マヌエル・プイグ、『リタ・ヘイワースの背信』

 国書刊行会、40周年記念復刊の一冊。『リタ・ヘイワースの背信』の感想を少しばかり。

 “大きな字でリタのRを書いてみよう、それにHと大きな字で、背景には大きな飾りぐしとカスタネットを描こう。でも『血と砂』では彼女はよい青年をだますんだ。” 83頁

 読み終えた今、あらためてこのタイトルの持つ意味合いが、じわり…沁み入るようにわかる。身も蓋もなく、容赦なく迫る。こよなく映画を愛した少年の綺羅の夢が、その可憐な姿が、徐々に色褪せ煤けていくのをみているのが、何よりも遣る瀬なかった。このまま殺伐とした暴力と性に、抗う術もなく埋もれていくのか。もう少し何とかならないの…と、詮無く呟く。
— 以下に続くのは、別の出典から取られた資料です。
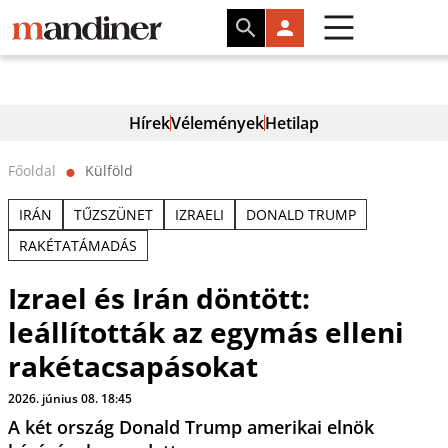
Hírek
Vélemények
Hetilap
Főoldal
Külföld
⬤
IRÁN
TŰZSZÜNET
IZRAELI
DONALD TRUMP
RAKÉTATÁMADÁS
Izrael és Irán döntött:
leállították az egymás elleni
rakétacsapásokat
2026. június 08. 18:45
A két ország Donald Trump amerikai elnök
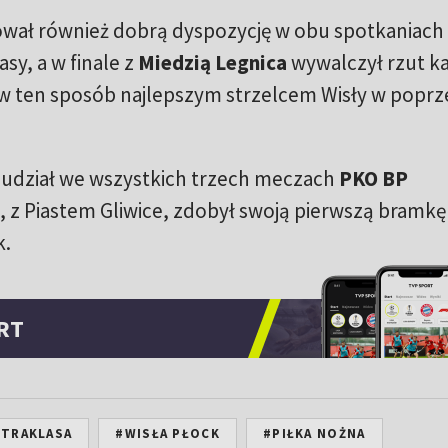
ował również dobrą dyspozycję w obu spotkaniach
sy, a w finale z
Miedzią Legnica
wywalczył rzut ka
ię w ten sposób najlepszym strzelcem Wisły w poprz
ł udział we wszystkich trzech meczach
PKO BP
h, z Piastem Gliwice, zdobył swoją pierwszą bramkę
k.
RT
STRAKLASA
#WISŁA PŁOCK
#PIŁKA NOŻNA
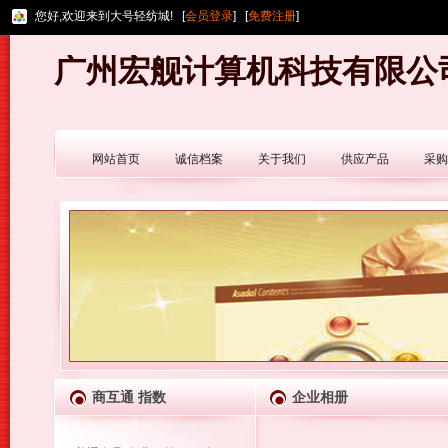
您好,欢迎来到大号轻纺城! [
会员登录
] [
免费注册
]
广州宏舰计算机科技有限公
网站首页
诚信档案
关于我们
供应产品
采购
商互通 指数
企业相册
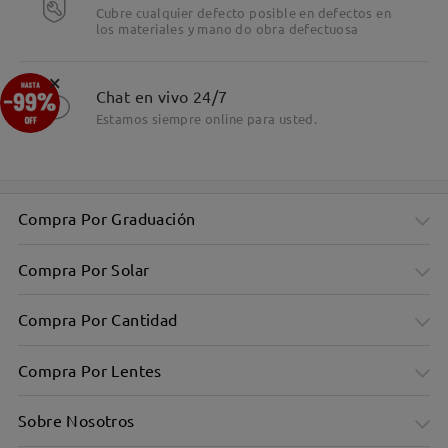
Cubre cualquier defecto posible en defectos en
los materiales y mano do obra defectuosa
×
Chat en vivo 24/7
Estamos siempre online para usted.
Compra Por Graduación
Compra Por Solar
Compra Por Cantidad
Compra Por Lentes
Sobre Nosotros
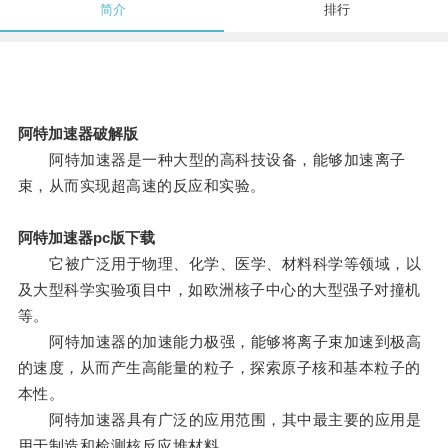
简介
排行
阿特加速器破解版
阿特加速器是一种大型的高科技设备，能够加速离子
束，从而实现超高速的反应和实验。
阿特加速器pc版下载
它被广泛用于物理、化学、医学、材料科学等领域，以
及大型科学实验项目中，如欧洲核子中心的大型强子对撞机
等。
阿特加速器的加速能力极强，能够将离子束加速到极高
的速度，从而产生高能量的粒子，探索原子核和基本粒子的
本性。
阿特加速器具有广泛的应用范围，其中最主要的应用是
用于制造和检测核反应堆材料。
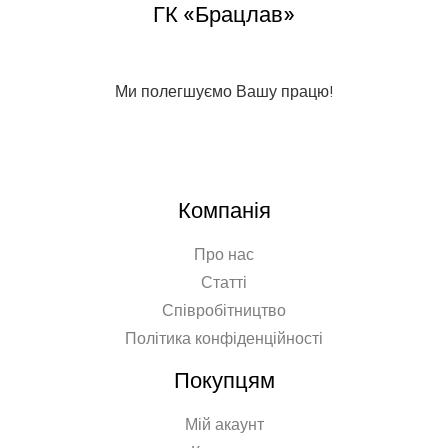
ГК «Брацлав»
Ми полегшуємо Вашу працю!
Компанія
Про нас
Статті
Співробітництво
Політика конфіденційності
Покупцям
Мій акаунт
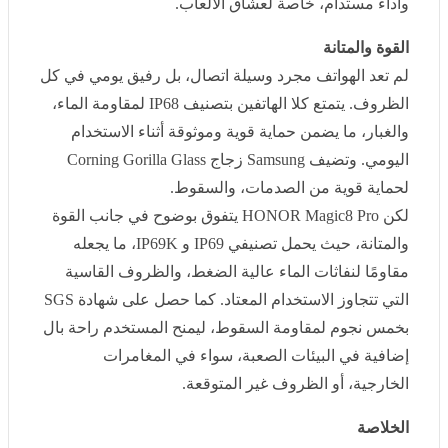
الظروف. يتمتع كلا الهاتفين بتصنيف
IP68
لمقاومة الماء،
والغبار، ما يضمن حماية قوية وموثوقة أثناء الاستخدام
اليومي. وتضيف
Samsung
زجاج
Corning Gorilla Glass
لحماية قوية من الصدمات، والسقوط
.
لكن
HONOR Magic8 Pro
يتفوق بوضوح في جانب القوة
والمتانة، حيث يحمل تصنيفي
IP69
و
IP69K
، ما يجعله مقاومًا
لنفاثات الماء عالية الضغط، والظروف القاسية التي تتجاوز
الاستخدام المعتاد. كما حصل على شهادة
SGS
بخمس نجوم
لمقاومة السقوط، ليمنح المستخدم راحة بال إضافية في
البيئات الصعبة، سواء في المغامرات الخارجية، أو الظروف
غير المتوقعة
.
الخلاصة
في عالم الهواتف الرائدة، تقدم
Samsung
تجربة مبنية على
الاستقرار، والتكامل المتقن، والكاميرات المتعددة، وحزمة
ذكاء اصطناعي متطورة
.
 トートの母親であるミタの実家での一幕から、物語は始まる。いきなり会話だけで話が進んでいく序盤がとても面白くて、ここで掴まれたなぁ…と思う。短く区切られた章立ての中で話者が変わり、人物各々のとりとめない意識の流れが克明に記される章と、日記や手紙が使われる章とがあり、コラージュのような手法は処女作で既に…と、そこも興味深かった。

 始め、ミタの赤ちゃんとして話に登場するトートは、映画に入れ込むがあまり風変わりな少年へと成長する。背が伸びなくて、買ってもらった自転車には乗れない。学力は優秀。いつも母親にくっつき、びくびくと父親を怖れる。そして、冴えない田舎町や学校でも奇妙に浮いた存在になっていく様子が、周辺の人物たちの視点から伝わってきて、なかなか痛かった。
 でも、現実が苛酷にあたるのは、トートに対してだけじゃない。彼をとり巻く人々それぞれの、幻滅や挫折や諦め、その先の妥協の人生…が、畳みかけるように折り重なっていく…。
 だから、トートの作文の内容には、もう溜め息しか出やしなかった。